[START Extract]

General Assembly: Minister Counsellor Silberberg on "Price Volatility in Food and Related Financial Commodity Markets"

Apr 11, 2012

(Statement by Minister Counsellor Silberberg in the Plenary of the General Assembly during the Thematic Debate "Addressing Excessive Price Volatility in Food and Related Financial Commodity Markets")

Mr. President,


dear colleagues,

let me first of all align myself with the statement held by the representative of the EU on behalf of the EU and its Member States earlier this day. In addition I would like to share with you the following remarks:

The German government takes the problem of hunger, which affects more than one billion people in so many regions of the world, extremely seriously and undertakes every possible effort in solving this problem, both through its commitment at international level and through its many bilateral projects in affected countries.

Food, which lays the ground for people's livelihood, is a particularly sensitive commodity. Food price in the long term is driven by fundamental market factors, inter alia the growing world population, changing consumer behaviour in emerging economies, climate change and increasing demand for bio-fuels. Due to these foreseeable developments of fundamental factors the price level will rise in the long term.

In addition, volatility of food prices will continue. In recent years the agricultural commodity markets have seen strong price fluctuations with extraordinary peaks. Their effects on agricultural markets and the food situation have become a serious problem, in particular in the least developed countries.

A strong and effective governance framework in the area of food security can contribute to limiting the effects of extreme price peaks on the population. That is why my government raised the issue of speculation with food at an early stage, e.g. at the Global Forum for Food and Agriculture in January 2011.

[END Extract]
[START Supplied records]

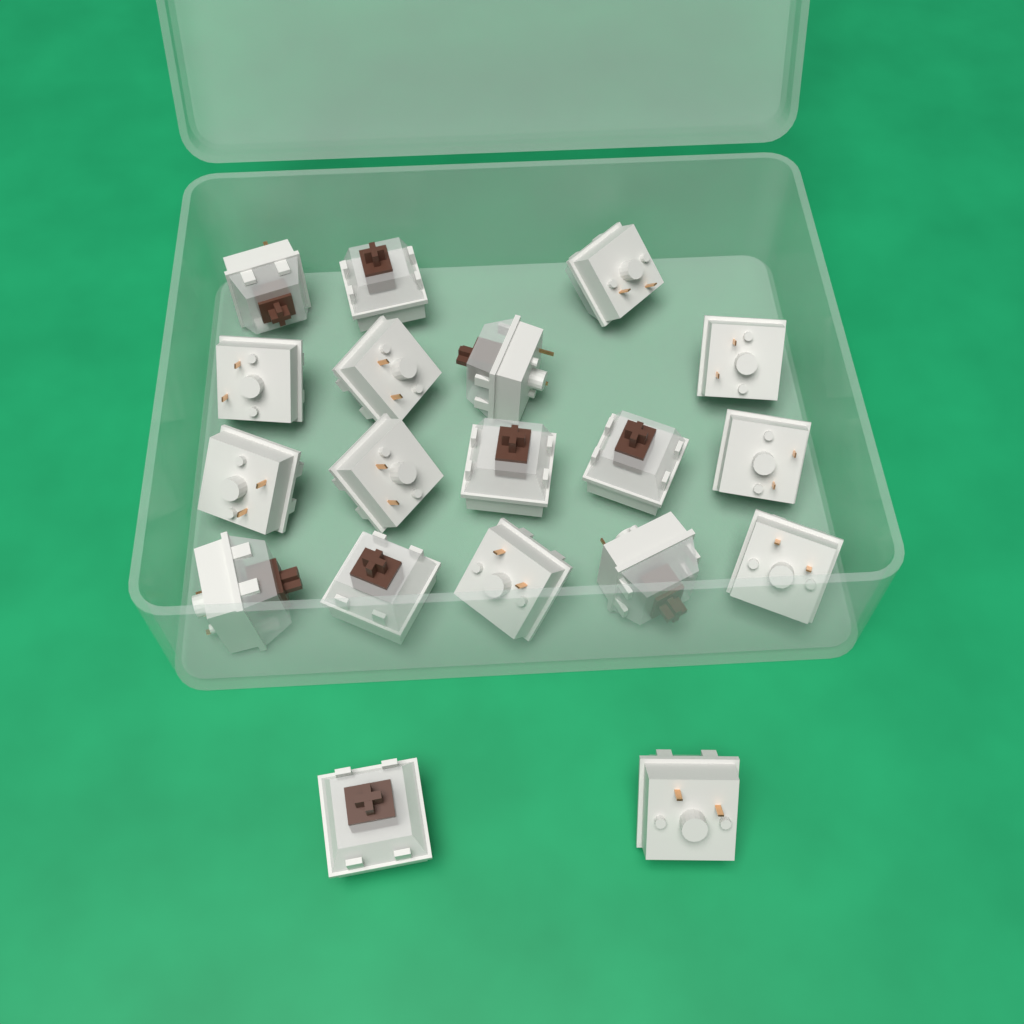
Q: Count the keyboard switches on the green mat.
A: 19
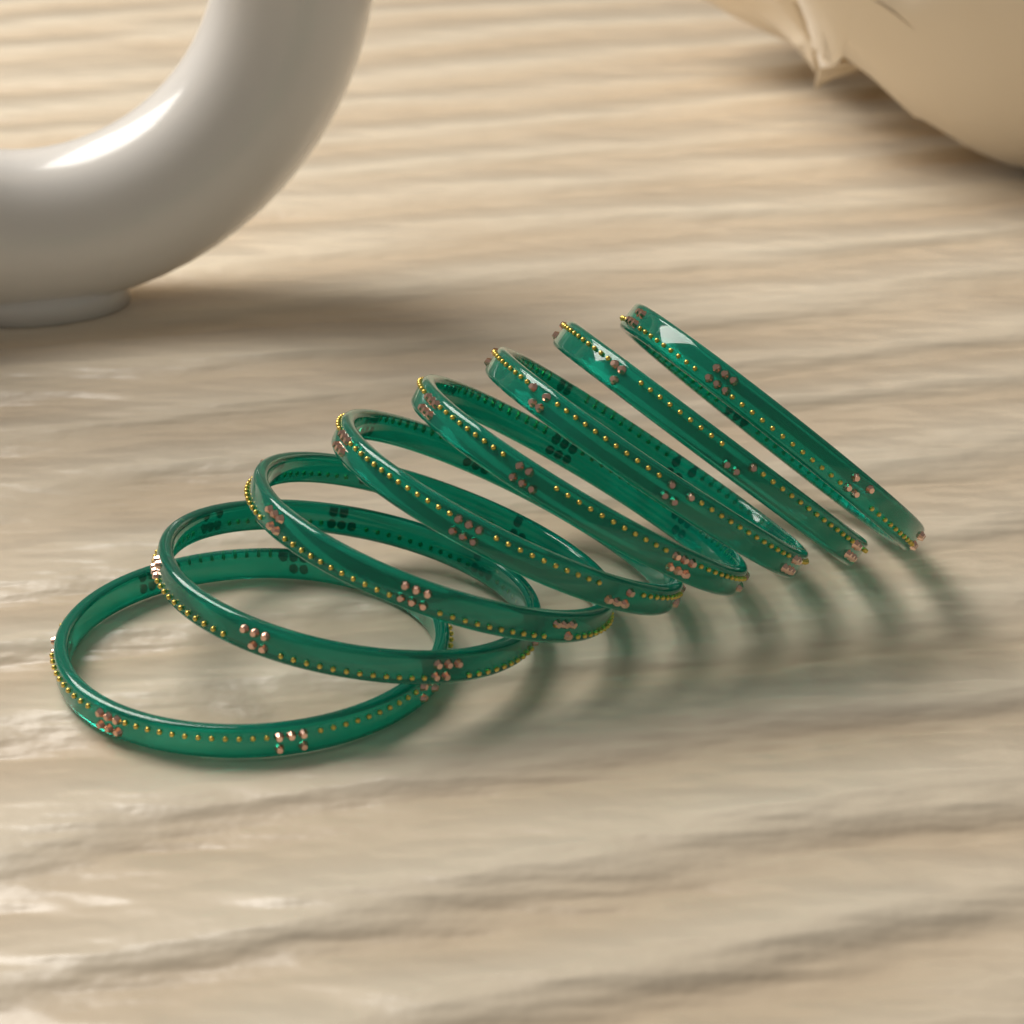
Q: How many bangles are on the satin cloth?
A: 8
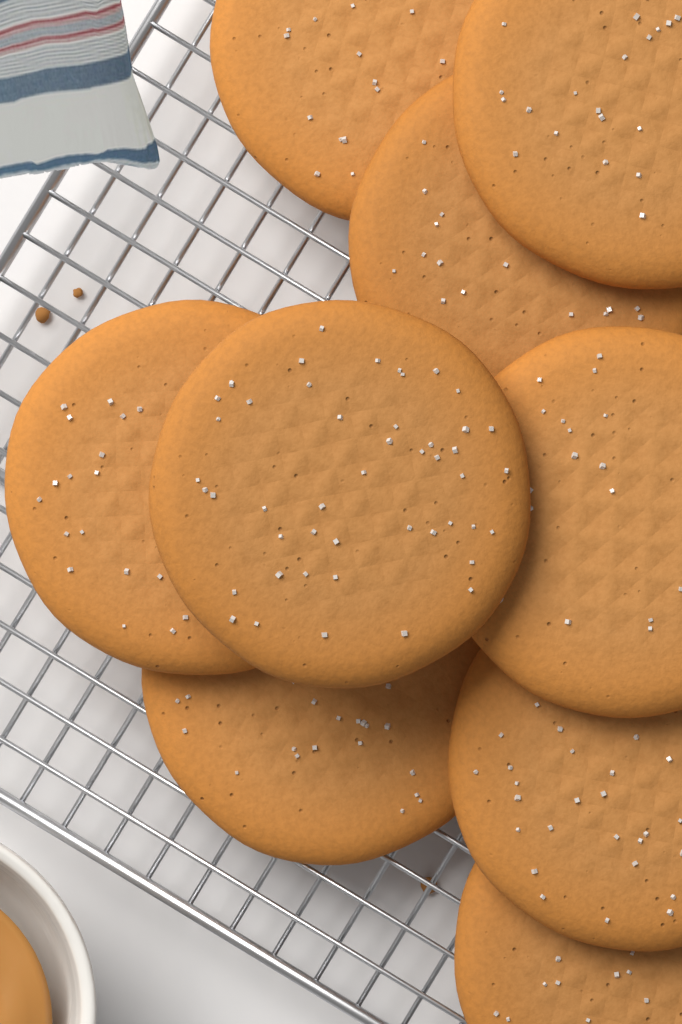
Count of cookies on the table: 9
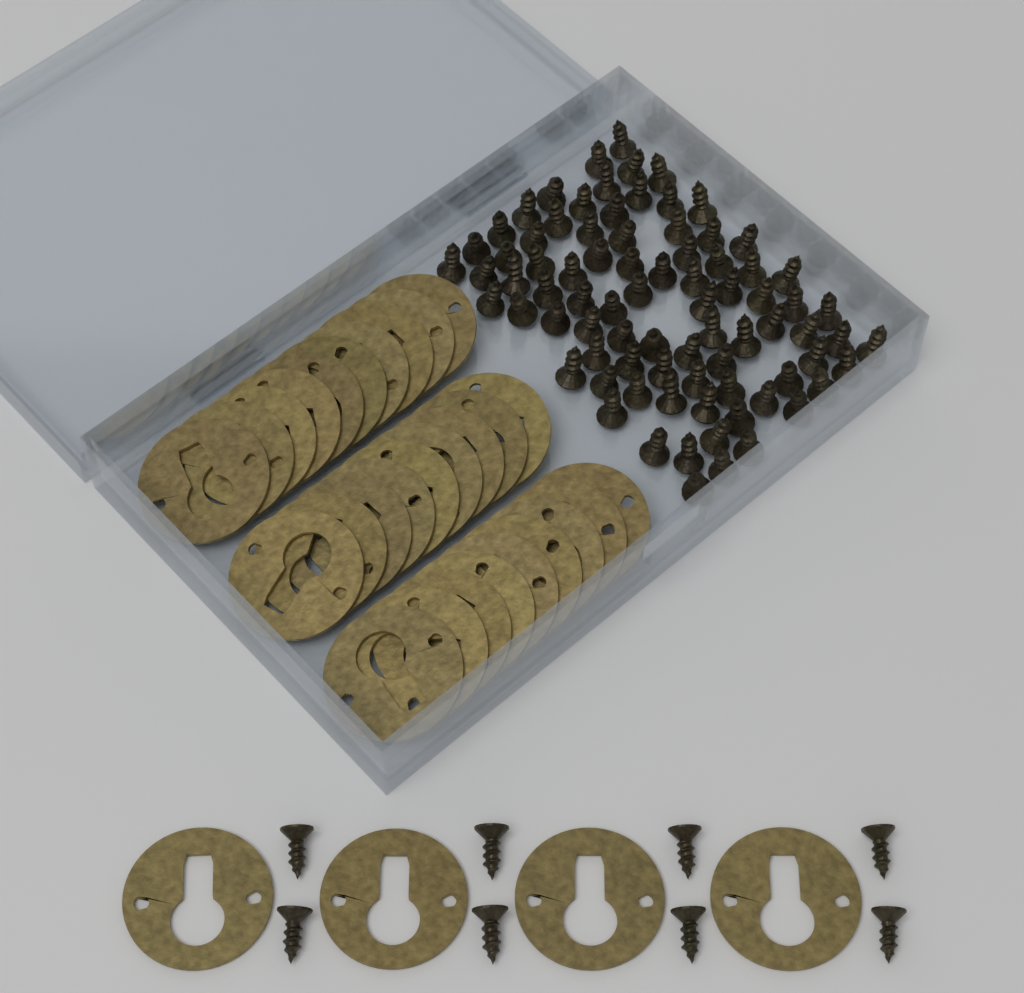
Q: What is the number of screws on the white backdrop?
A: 90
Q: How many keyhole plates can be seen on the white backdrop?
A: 32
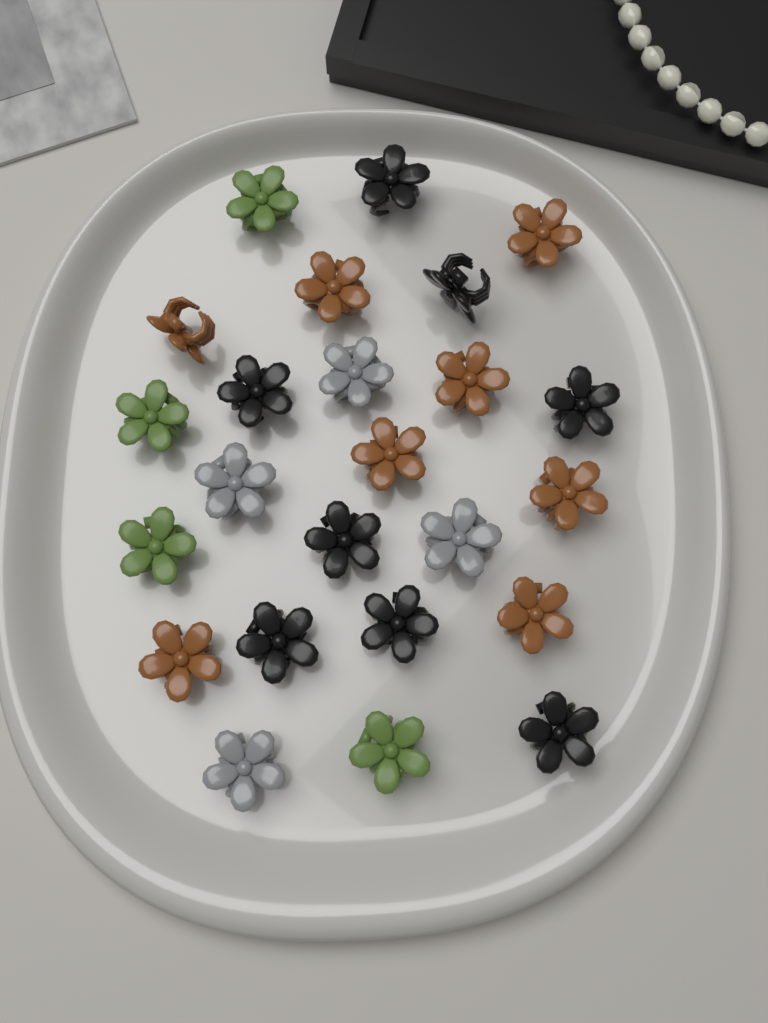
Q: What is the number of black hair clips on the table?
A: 8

[END Supplied records]

Set problem: Reproduce word for word the stretch of the food price volatility statement from "Food, which lays" through "the long term.".

Result of this task:
Food, which lays the ground for people's livelihood, is a particularly sensitive commodity. Food price in the long term is driven by fundamental market factors, inter alia the growing world population, changing consumer behaviour in emerging economies, climate change and increasing demand for bio-fuels. Due to these foreseeable developments of fundamental factors the price level will rise in the long term.